Me senté en el banco del piano, estremecido por la ocurrencia, y, pensando en el tétrico espectáculo que había testimoniado momentos antes, toqué la melodía más atroz y tormentosa de harmonías aterradoras que pude pensar. ¡Qué funesta acción! Mis diabólicos deseos se hicieron realidad; los sofás se agitaban, los cajones se abrían y cerraban, las puertas daban y cerraban paso a portazos, el agudo sonido de cristales cayendo y agrietándose me ensordecía; en medio del tumultuoso desastre, presencié la más cadavérica escena posible, oí los pasos de la muerte avanzando iracundos hacia mí, empujándome con violencia fuera del banco y tocando, con una insidiosa fuerza perversa, la satánica composición que ideé. Los sonidos se hicieron sólidos, formaron una angustiosa figura alta y negra que caminaba pesadamente haciendo las paredes crujir. ¡Le di vida a la muerte! ¡Le di forma al más malvado y vicioso asesino! Me puse en pie de una convulsión y salí corriendo del edificio, me apresuré al puente dirección al pueblo, deseaba hablar con el obispo, pero, mientras galopaba a través de la chirriante estructura, una ausencia aún más macabra vino a cuenta.

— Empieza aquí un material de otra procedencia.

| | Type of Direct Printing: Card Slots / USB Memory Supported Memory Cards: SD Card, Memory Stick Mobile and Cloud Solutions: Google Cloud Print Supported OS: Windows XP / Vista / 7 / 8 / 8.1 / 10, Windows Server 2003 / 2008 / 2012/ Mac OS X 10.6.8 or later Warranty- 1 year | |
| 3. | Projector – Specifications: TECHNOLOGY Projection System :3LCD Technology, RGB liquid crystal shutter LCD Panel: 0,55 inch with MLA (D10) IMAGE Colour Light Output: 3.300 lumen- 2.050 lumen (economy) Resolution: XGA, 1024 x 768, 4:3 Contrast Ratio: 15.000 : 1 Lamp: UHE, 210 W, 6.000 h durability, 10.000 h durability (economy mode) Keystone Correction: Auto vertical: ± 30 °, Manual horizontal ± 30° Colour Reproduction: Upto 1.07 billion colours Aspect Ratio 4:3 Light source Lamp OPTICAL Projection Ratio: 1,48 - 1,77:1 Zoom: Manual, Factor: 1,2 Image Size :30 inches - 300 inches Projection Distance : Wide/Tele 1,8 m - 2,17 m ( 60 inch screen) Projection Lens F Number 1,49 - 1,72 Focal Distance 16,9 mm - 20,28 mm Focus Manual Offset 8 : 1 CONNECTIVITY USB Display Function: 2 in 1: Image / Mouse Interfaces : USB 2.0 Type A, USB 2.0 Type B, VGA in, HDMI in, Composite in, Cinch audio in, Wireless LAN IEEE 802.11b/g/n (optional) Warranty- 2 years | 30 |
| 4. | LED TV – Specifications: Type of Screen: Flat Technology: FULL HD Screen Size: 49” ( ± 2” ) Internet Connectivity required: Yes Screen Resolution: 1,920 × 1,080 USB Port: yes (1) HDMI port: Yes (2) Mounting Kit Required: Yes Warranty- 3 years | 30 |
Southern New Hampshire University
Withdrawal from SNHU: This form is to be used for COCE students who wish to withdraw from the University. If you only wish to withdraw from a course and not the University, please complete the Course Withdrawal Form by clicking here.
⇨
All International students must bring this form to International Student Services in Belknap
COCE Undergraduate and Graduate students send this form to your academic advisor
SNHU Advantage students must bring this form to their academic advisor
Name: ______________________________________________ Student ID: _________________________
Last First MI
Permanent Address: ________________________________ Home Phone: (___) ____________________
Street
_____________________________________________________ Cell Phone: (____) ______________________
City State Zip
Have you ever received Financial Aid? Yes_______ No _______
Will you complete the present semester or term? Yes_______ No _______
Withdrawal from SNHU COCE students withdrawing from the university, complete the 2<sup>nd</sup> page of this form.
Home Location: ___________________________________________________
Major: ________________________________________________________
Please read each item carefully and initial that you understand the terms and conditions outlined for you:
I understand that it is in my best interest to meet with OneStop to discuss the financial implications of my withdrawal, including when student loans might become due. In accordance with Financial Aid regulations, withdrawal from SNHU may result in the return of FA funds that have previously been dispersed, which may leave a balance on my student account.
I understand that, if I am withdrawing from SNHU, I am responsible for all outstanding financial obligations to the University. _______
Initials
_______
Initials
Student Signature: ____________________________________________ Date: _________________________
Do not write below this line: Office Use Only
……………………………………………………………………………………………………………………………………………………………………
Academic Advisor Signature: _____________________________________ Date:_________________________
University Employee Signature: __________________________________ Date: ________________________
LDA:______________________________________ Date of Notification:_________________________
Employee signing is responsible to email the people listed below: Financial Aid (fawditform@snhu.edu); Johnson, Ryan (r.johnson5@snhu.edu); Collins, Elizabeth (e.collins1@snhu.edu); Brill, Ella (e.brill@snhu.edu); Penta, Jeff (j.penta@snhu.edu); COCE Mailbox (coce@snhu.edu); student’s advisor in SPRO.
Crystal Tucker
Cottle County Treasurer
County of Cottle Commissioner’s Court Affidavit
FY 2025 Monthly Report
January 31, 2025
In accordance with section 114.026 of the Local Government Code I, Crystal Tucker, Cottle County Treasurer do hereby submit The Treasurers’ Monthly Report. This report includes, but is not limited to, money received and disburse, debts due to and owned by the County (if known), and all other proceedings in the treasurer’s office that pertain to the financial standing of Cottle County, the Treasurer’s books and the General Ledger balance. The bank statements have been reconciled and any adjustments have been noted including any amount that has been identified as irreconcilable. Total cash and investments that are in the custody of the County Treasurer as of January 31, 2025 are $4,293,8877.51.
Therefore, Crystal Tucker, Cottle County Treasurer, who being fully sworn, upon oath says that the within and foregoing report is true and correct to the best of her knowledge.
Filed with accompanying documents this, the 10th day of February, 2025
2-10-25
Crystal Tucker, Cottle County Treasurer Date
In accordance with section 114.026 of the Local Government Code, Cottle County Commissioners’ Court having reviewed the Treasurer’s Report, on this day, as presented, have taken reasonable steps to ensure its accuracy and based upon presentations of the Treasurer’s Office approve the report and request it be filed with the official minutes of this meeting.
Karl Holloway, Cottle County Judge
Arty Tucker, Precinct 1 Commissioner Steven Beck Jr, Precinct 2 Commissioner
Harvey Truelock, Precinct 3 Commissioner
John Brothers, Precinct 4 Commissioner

El cuerpo, el muerto, no estaba ahí, sólo un cuaderno de un color negro escalofriante manchado de sangre. Lo abrí, petrificado del terror, sin creer lo que hallé escrito dentro. Bajo un impronunciable título, encontré un conjunto de odiosos pentagramas que contenían la Canción de la Muerte. La melodía maliciosa que imaginé en mi cabeza, estaba, de repente, escrita en esas hojas salpicadas de sangre coagulada.

A partir de esa noche, amedrentado lector, cada vez que caigo enfermo en cama, cada vez que me encuentro en peligro, sí, en cada cumpleaños y a veces por la noche, escucho los pasos de la muerte caminando hacia mí, reproduciendo esa aterradora melodía, la Canción de la Muerte, recordándome que estoy más cerca de mi sangriento final. Creo que el hombre que vi muriendo entre convulsiones, no era sino una visión de mi destino final; razón por la cual nunca salgo de estos muros encantados, razón por la que nunca me atrevo a cruzar ese puente maldito.